Fragmento del texto —

El pasado 19 de marzo, festividad de San
José, el Papa Francisco recibió en audiencia al cardenal Angelo Becciu,
Prefecto de la Congregación para las Causas de Los Santos, y con su firma el
Santo Padre autorizó la promulgación de 14 nuevos decretos de beatificación, entre
ellos el de la granadina María Emilia Riquelme, fundadora de la Congregación de
las Hermanas Misioneras del Santísimo Sacramento y de la Santísima Virgen María
Inmaculada.
María Emilia nació en Granada, a las diez y
media de la mañana del 5 de agosto de 1847, festividad de Nuestra Señora de las
Nieves, en el número 5 de la calle de Nicuesa, casa señorial de los abuelos
maternos, los Zayas Fernández de Córdoba, descendientes del Gran Capitán. Era
la primogénita del teniente coronel de caballería, don Joaquín Riquelme, y de
doña María Emilia Zayas.
El hecho de que naciera en la casona de los
abuelos maternos y no en la Carrera del Genil, donde sus padres tenían su
hogar, tiene su explicación. Se hallaba el padre de unos meses atrás enrolado
en la expedición a Portugal de un ejército español al mando del general de la Concha para pacificar el
país vecino de un enfrentamiento del gobierno conservador de la reina María de la Gloria y una junta
progresista formada en la ciudad de Oporto. El conflicto se extendió a todo
Portugal y hubo millares de muertos. Terminó esta guerra civil con la firma del
Convenio de Gramido, suscrita por el general español el 29 de junio de 1847.
Es fácil de creer, y así lo cuenta la
historia de la
Congregación , que don Joaquín Riquelme, que participó en esta
intervención militar, por la que Portugal le concedió la Cruz de Comendador de la Orden de San Benito de
Albis, estuviera ya en Granada para asistir al parto de su esposa. Porque ha
quedado en el recuerdo ese gesto de contrariedad del militar al comprobar que
su mujer había parido una niña.
No era inusual, en aquella España del XIX,
encontrarse con actitudes parecidas en militares curtidos por las guerras.
Cuatro años más tarde, el 20 de diciembre de 1851, la reina Isabel II esperaba
su primer hijo, que sería revestido con el título de príncipe de Asturias, como
heredero al trono, pero dio a luz una niña conocida popularmente como La Chata. La noche
antes, a la espera del alumbramiento de la reina, aguardaban en los salones de
palacio los ministros y grandes del reino que se dan cita en estos
acontecimientos palatinos. Por fin, después de una noche de intenso frío, el
rey, acompañado por su padre, por los duques de Montpensier y por Bravo
Murillo, presidente del Consejo de ministros, mostró a la recién nacida en una
bandeja de plata. Fue el momento de la exclamación ocurrente del viejo general
Castaños, noventa y tres años, el vencedor de la batalla de Bailén contra los
franceses:
Pues algo así debió barruntar el padre de
María Emilia. Como todo militar decimonónico que se precie, suspiraba por un
primogénito que perpetuara su apellido y como él sirviera a la patria en la
milicia. Aunque el enfado le duró poco. Porque este soldado tiene madera de
hombre de honor.

Datos registrados —
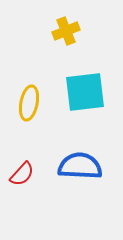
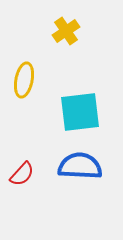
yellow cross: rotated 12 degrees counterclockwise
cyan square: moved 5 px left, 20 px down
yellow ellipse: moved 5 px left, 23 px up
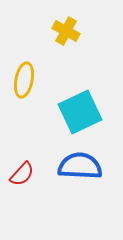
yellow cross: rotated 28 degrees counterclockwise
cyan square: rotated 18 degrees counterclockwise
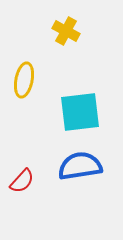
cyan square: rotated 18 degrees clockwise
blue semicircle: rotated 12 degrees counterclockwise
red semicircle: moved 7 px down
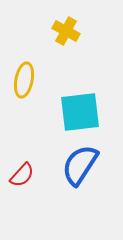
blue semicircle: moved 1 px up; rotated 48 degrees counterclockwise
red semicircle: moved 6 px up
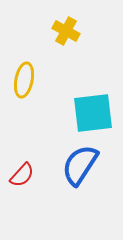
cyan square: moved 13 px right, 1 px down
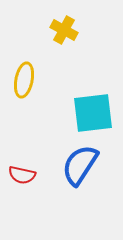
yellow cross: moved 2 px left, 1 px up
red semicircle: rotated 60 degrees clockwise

...

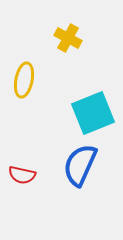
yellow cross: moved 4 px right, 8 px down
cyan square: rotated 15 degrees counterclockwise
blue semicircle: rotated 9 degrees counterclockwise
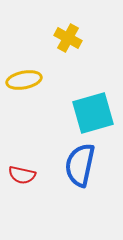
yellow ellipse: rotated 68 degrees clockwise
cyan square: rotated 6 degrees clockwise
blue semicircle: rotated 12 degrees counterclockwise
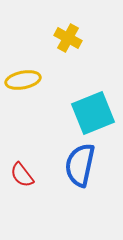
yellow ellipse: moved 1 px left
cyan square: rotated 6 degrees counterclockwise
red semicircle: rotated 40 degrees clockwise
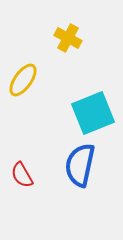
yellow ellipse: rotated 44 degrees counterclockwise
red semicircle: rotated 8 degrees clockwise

Ejercicios —
A – Según el texto sobre María Emilia Riquelme, ¿en qué calle de Granada nació ella?
B – Reescribe el texto sobre María Emilia Riquelme desde "El pasado 19" hasta "Inmaculada.", poniendo "arzobispo" en lugar de "cardenal".
C – Sigue escribiendo el texto sobre María Emilia Riquelme a partir de su última frase.
El material no tiene nada que ver con esto.

Respuestas —
A – En el número 5 de la calle de Nicuesa.

B –
El pasado 19 de marzo, festividad de San
José, el Papa Francisco recibió en audiencia al arzobispo Angelo Becciu,
Prefecto de la Congregación para las Causas de Los Santos, y con su firma el
Santo Padre autorizó la promulgación de 14 nuevos decretos de beatificación, entre
ellos el de la granadina María Emilia Riquelme, fundadora de la Congregación de
las Hermanas Misioneras del Santísimo Sacramento y de la Santísima Virgen María
Inmaculada.

C –
María Emilia sabía de este desplante de su
padre, cuando confesó a sus monjas en cierta ocasión:
—
Gracias a Dios, siempre he padecido, comencé a sufrir en la cuna. Mi padre, que
tan bueno era, llevó una decepción con mi nacimiento y así no me recibió muy
bien; mi pobre madre también sufrió, pero, como era tanta la bondad de mi padre
y quería a mi madre con delirio, se fue contentando y queriéndome cada vez más.
Se
le pasó pronto. El curtido militar, bigote en ristre, se contentó con la
voluntad de Dios y, pasados los años, ya en su vejez y viudo, se sentirá
enternecido por los mimos y cuidados de su hija para con él.
A
los dos días, 7 de agosto, fue bautizada en la parroquia del Sagrario donde se
habían casado sus padres. Le pusieron los
nombres de María Emilia, Joaquina, Rosario, Josefa, Nieves de la Santísima Trinidad.
María Emilia, por su madre; Joaquina, por su padre; Rosario y Josefa, por las
abuelas materna y paterna; Nieves, por la festividad del día de nacimiento; y
de la Santísima Trinidad, como confesión de fe, que así terminaba la sarta de
nombres que se solía poner a los neófitos en aquel tiempo.
María Emilia murió a los 93 años, después
de una vida intensa y plena, en la Casa Madre de Granada el día 10 de diciembre
de 1940.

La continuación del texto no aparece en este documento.